Ana Marija ne m'aimait pas
de Ljiljana Habjanović-Durović

critiqué par Débézed, le 21 mars 2014
(Besançon - 76 ans)


La note:  étoiles
L'utopie balkanique
Dans ce roman Ljiljana Habjanovic-Durovic met en scène une fillette née d’un père issu de la noblesse germanophile de Croatie et d’une mère militante communiste de Serbie pour démonter l’impossible réconciliation qui existe, et existera éternellement, entre les Croates qui se prétendent civilisés et les Serbes qu’ils considèrent comme des tziganes débauchés et bons à rien. Iva, la fillette, vit avec son père et sa mère dans une petite ville de Serbie où le père, musicien professionnel, ne peut pas trouver de travail. La famille déménage à Zagreb où il a trouvé un emploi dans un orchestre prestigieux. La mère et la fillette sont très mal accueillies par la grand-mère, Ana Marija, qui se prend encore pour une aristocrate fidèle à la couronne autrichienne et qui témoigne « un dévouement sans faille à l’Eglise catholique, à la cour de Vienne, et au bon renom de la famille ». La cohabitation est très rude, la mère et la fille sont régulièrement humiliées par la grand-mère mais aussi par la population à l’école, dans les commerces, dans la rue, partout où elles vont. « Tu es à Zagreb, maintenant ».

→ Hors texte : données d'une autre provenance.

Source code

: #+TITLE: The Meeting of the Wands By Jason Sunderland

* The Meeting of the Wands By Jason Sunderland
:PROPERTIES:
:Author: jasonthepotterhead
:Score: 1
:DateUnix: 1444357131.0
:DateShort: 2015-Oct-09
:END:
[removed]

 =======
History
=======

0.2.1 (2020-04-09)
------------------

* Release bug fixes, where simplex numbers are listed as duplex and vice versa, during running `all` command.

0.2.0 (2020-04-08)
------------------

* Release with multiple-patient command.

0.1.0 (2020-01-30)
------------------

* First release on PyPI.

La fillette parvient à séduire sa grand-mère en jouant le rôle de la petite descendante de cette prestigieuse famille ruinée par le pouvoir communiste, qui sauvera l’honneur familial, elle en est persuadée et sa grand-mère aussi. Mais un jour, elle dit ce qu’il ne faut surtout pas dire et l’aïeule explose. La cohabitation est rompue, la mère et la fille regagnent la Serbie où on leur fait comprendre qu’elles ne sont plus à Zagreb et qu’elles doivent se rabaisser au niveau des populations locales peu cultivées et peu instruites. La gamine vit alors dans la honte avec une mère divorcée et un père qui fait partie du camp de ceux qui, pendant la guerre, pactisaient avec les Allemands.

L’histoire de cette gamine, c’est l’histoire de deux peuples que tout sépare et que ceux qui ont charcuté l’Europe après les guerres voudraient faire vivre ensemble. L’auteure met ainsi en évidence tout ce qui ne pourra jamais être fondu en un peuple unifié : le Germain ne sera jamais slave, le catholique jamais orthodoxe et de plus les prolétaires ne deviendront jamais des aristocrates. Ce livre a été écrit après le calvaire de Sarajevo mais l’intrigue raconte l’histoire des Balkans avant cet épisode dramatique, comme si l’auteure avait voulu nous rappeler que ce drame était tout à fait prévisible et que la tentative de cohabitation était une bien funeste utopie. En rappelant les grands massacres, les exactions et les trahisons qui ont jalonné l’histoire des Balkans et dans lesquels les deux familles n’ont pas été toujours innocentes, l’auteure illustre bien la position que les nationalistes de tout bord défendaient et défendent encore. Ce livre a provoqué quelques remous à sa publication, chacun appréciera les faits et les positions exposés par Ljiljana Habjanovic-Durovic.

Un livre engagé qui montre une famille et un peuple broyés par l’histoire à la frontière de deux mondes que tout à toujours opposé même la plus atroce des horreurs. La réconciliation n’est pas plus facile entre ses peuples qu’entre la fille abandonnée et le père qui a certes compris tout ce qu’il a perdu en rejetant sa fille mais pas forcément tout le mal qu’il a fait à sa femme et à leur enfant en les traitant comme des gitanes méprisables indignes de sa famille.

« Ana Marija se moquait éperdument de la politique, des événements sociaux et historiques. La Yougoslavie ou l’Endehazie, la botte des Saloniciens ou les uniformes noirs des oustachis, le fascisme ou la démocratie bourgeoise, le prince de Savoie, duc de Spolète, le général von Horstenau, le poglavnik Pavelic ou un quelconque Karadjordjevic – tous ces funestes dilemmes qui ravageaient les âmes et les esprits en ces années cruciales, en ces années de choix décisifs, en réalité en l’avaient jamais guère effleurée ».